Extracted entries Start Marker
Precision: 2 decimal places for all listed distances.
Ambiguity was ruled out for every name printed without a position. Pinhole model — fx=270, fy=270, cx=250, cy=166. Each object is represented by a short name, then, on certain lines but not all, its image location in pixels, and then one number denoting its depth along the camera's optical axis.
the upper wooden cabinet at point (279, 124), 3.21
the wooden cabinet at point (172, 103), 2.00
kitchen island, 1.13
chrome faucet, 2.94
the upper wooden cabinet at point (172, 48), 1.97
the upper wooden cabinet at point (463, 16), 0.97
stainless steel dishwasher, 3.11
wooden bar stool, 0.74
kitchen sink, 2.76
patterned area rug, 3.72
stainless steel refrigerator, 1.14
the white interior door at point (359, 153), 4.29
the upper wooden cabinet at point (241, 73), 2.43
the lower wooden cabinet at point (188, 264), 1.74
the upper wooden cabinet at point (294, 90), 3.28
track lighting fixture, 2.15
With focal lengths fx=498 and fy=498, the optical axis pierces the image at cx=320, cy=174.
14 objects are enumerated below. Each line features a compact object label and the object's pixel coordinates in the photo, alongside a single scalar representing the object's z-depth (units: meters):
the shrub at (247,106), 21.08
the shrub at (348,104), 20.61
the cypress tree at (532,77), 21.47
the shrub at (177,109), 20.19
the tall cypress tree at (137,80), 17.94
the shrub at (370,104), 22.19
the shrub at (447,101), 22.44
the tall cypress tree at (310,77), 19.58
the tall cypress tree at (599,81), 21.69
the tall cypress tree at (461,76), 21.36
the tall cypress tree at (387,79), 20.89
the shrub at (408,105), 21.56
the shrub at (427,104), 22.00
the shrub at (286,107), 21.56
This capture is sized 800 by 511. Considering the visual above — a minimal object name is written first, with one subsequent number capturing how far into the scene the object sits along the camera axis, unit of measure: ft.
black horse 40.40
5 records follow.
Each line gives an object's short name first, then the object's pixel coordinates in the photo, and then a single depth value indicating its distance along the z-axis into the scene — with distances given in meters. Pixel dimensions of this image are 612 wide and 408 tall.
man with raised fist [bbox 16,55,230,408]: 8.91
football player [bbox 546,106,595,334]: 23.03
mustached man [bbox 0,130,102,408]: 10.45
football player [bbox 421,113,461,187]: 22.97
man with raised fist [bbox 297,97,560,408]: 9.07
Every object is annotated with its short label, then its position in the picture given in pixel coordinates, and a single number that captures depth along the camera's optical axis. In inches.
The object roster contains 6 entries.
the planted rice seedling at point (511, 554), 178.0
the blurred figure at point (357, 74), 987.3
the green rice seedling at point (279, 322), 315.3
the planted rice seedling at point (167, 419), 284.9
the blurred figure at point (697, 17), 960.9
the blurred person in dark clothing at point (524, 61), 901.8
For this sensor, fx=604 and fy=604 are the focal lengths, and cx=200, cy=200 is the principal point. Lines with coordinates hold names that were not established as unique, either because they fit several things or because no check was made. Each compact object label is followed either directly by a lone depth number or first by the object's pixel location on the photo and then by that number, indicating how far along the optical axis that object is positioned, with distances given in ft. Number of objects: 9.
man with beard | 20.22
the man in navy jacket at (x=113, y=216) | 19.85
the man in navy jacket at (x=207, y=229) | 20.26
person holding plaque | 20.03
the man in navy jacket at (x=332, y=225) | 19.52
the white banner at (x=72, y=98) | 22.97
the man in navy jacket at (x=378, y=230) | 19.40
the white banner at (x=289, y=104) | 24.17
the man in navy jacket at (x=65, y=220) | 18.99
Extracted entries End Marker
Extracted entries Start Marker
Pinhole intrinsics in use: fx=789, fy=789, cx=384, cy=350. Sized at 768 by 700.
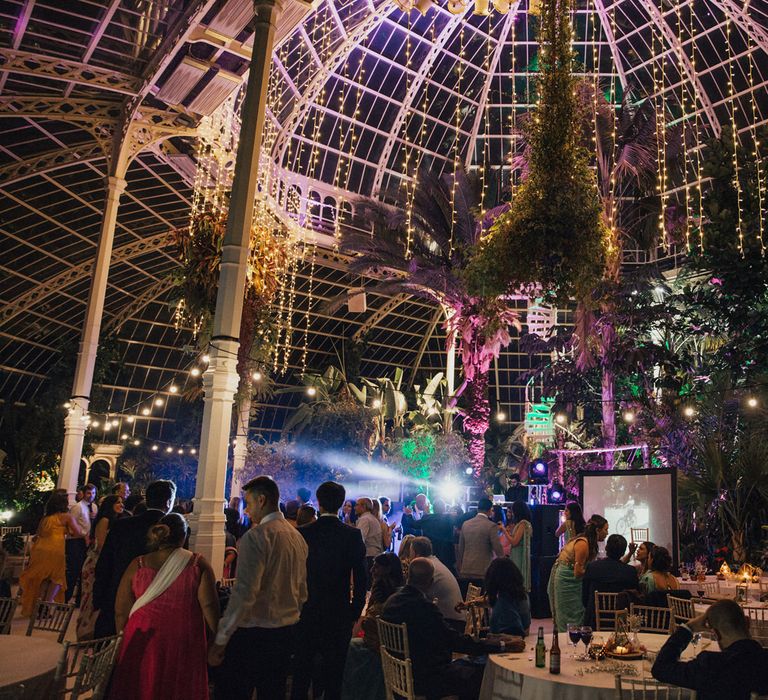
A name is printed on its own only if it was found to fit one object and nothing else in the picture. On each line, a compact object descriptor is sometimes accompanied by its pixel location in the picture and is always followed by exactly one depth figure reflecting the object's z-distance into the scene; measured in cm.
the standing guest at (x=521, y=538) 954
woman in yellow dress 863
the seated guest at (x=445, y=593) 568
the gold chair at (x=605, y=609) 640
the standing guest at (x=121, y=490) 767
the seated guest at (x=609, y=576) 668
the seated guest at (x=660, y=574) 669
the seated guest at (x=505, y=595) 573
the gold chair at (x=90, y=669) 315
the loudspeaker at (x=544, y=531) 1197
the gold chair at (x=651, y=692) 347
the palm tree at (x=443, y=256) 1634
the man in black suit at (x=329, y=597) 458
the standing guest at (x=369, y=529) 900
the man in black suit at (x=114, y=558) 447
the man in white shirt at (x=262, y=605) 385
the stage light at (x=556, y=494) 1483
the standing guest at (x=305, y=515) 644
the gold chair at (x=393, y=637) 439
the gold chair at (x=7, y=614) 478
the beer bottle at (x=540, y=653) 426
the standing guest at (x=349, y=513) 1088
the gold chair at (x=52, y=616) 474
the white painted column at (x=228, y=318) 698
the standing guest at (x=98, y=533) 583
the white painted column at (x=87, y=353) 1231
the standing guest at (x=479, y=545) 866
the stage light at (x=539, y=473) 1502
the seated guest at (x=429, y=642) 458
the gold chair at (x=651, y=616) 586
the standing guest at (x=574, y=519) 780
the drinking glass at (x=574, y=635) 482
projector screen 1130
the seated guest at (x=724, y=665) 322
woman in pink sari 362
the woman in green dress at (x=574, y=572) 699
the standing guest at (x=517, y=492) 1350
Extracted entries End Marker
What you need to do: Write down again, exactly as given, only the lines above that fall from the line with "the gold chair at (x=651, y=616) 586" to the line with "the standing guest at (x=517, y=492) 1350", inclusive.

Your solution:
the gold chair at (x=651, y=616) 586
the standing guest at (x=574, y=519) 780
the drinking glass at (x=574, y=635) 482
projector screen 1130
the seated guest at (x=724, y=665) 322
woman in pink sari 362
the woman in green dress at (x=574, y=572) 699
the standing guest at (x=517, y=492) 1350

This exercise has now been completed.